3 tips from the 2015 AIGA Design Conference on how to revive design

Last week I spent three days with 2,000 fellow designers at the AIGA’s bi-annual (soon to be annual) Design Conference.

Though the conference theme, “revival,” paired with the city it was set in—New Orleans—may suggest thoughts of Hurricane Katrina (which ravaged the city 10 years ago), the intention and significance of the theme was quite different. In fact, as AIGA Executive Director, Ric Grefé, mentioned in his welcoming remarks, “revival” harkens back to the Chautauqua tradition of entertainment and culture for a gathering, with speakers, teachers, musicians, entertainers and specialists of the day—a perfect description of this forum.

The identity, print and motion design for the conference by iamalwayshungry

I’ve gleaned and curated several lessons after listening to many impactful voices at this year’s conference. Here are my top three takeaways from my newest mentors:

1. The lines of “us” and “them” are blurring—and if you haven’t already, embrace it.

This isn’t a completely new concept—with the democratization of design and rise of the DEO, the traditional definitions of business leaders and creatives/designers are blurring. Conference moderator Roman Mars so aptly put it, “the most basic and fundamental job of a designer is to solve problems,” so it’s no wonder that more organizations are trying to integrate design thinking. Bert Aldridge described design as “a proven path through ambiguity that often results in better innovation.”

I heard a resounding need to involve more people in the creative process. Creativity is not a talent, it’s a way of operating. Though while every person is creative, not ever person is a designer. Thus, as Ije Nwokorie explained, the design industry has a huge opportunity to help establish new behaviors, skills and norms that will aid in the great challenges of our times. When we remove the “us versus them” mentality, reframing our role as creative business leaders, we can claim a seat at the table helping to shape and strategically disrupt traditional methods.

2. Creativity through curiosity is key.

Designers are constantly asking “why?” and “what if?” Inquisitiveness fuels good design. Because we are innately process-oriented, as Emmi Salonen explained, it’s often hard for us to balance openness and direction. Michael Bierut noted, “design is a license to trespass,” so let’s take advantage of that license. Designers often get to go places, be surrounded by certain people, and learn things we otherwise wouldn’t be able to, all in the name of design.

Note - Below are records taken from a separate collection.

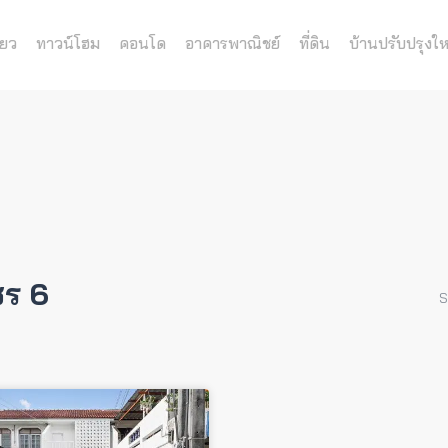
่ยว
ทาวน์โฮม
คอนโด
อาคารพาณิชย์
ที่ดิน
บ้านปรับปรุงให
ร 6
S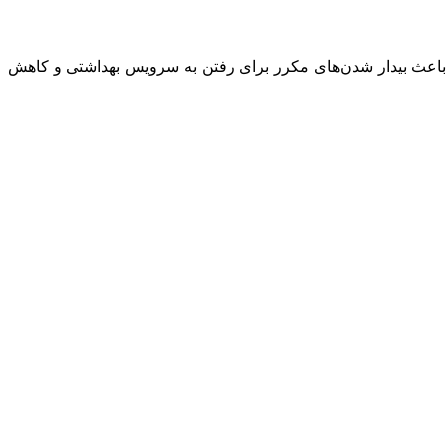
باعث بیدار شدن‌های مکرر برای رفتن به سرویس بهداشتی و کاهش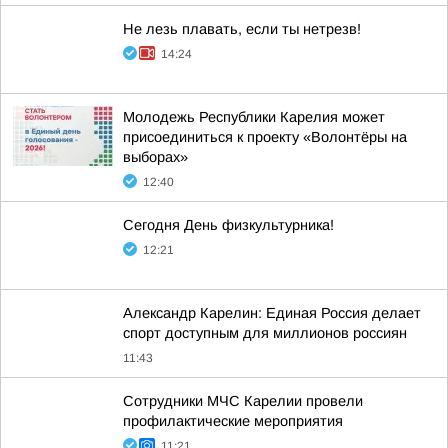
Не лезь плавать, если ты нетрезв!
14:24
Молодежь Республики Карелия может
присоединиться к проекту «Волонтёры на
выборах»
12:40
Сегодня День физкультурника!
12:21
Александр Карелин: Единая Россия делает
спорт доступным для миллионов россиян
11:43
Сотрудники МЧС Карелии провели
профилактические мероприятия
11:21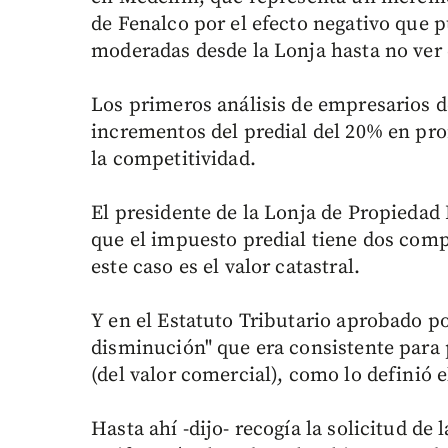
de Fenalco por el efecto negativo que p
moderadas desde la Lonja hasta no ver
Los primeros análisis de empresarios d
incrementos del predial del 20% en pro
la competitividad.
El presidente de la Lonja de Propiedad
que el impuesto predial tiene dos compo
este caso es el valor catastral.
Y en el Estatuto Tributario aprobado por
disminución" que era consistente para p
(del valor comercial), como lo definió 
Hasta ahí -dijo- recogía la solicitud de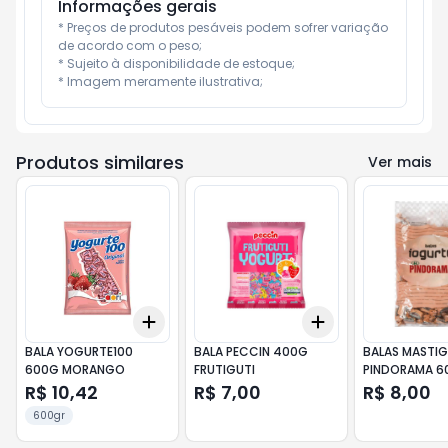
Informações gerais
* Preços de produtos pesáveis podem sofrer variação 
de acordo com o peso;

* Sujeito à disponibilidade de estoque;

* Imagem meramente ilustrativa;
Produtos similares
Ver mais
Add
Add
+
3
+
5
+
10
+
3
+
5
+
10
BALA YOGURTE100
BALA PECCIN 400G
BALAS MASTIG
600G MORANGO
FRUTIGUTI
PINDORAMA 600G
IOGURTE
R$ 10,42
R$ 7,00
R$ 8,00
600gr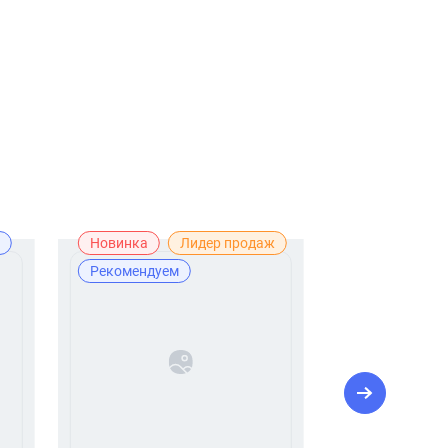
Новинка
Лидер продаж
Новинка
Рекомендуем
Рекомендуе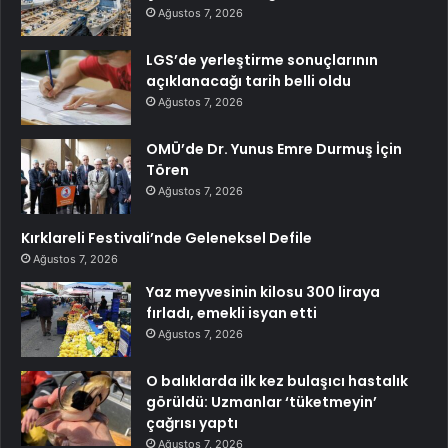
Ağustos 7, 2026
LGS’de yerleştirme sonuçlarının
açıklanacağı tarih belli oldu
Ağustos 7, 2026
OMÜ’de Dr. Yunus Emre Durmuş İçin
Tören
Ağustos 7, 2026
Kırklareli Festivali’nde Geleneksel Defile
Ağustos 7, 2026
Yaz meyvesinin kilosu 300 liraya
fırladı, emekli isyan etti
Ağustos 7, 2026
O balıklarda ilk kez bulaşıcı hastalık
görüldü: Uzmanlar ‘tüketmeyin’
çağrısı yaptı
Ağustos 7, 2026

Keetra Dean Dixon reminded the audience to always seek the beginners mind, talk to people outside our own design world, and be open to being inspired by unknown things. Mimi Valdés pointed out that it’s important that we feed our curiosity, as curious people are also the most fearless and creative. “When we embrace the risky and remove fear, we make room for growth and opportunity,” said Nicole Frantz. Ultimately, as Patrick Gray put it, “If you only design, as opposed to living your life from a creative standpoint, you’re selling yourself short.”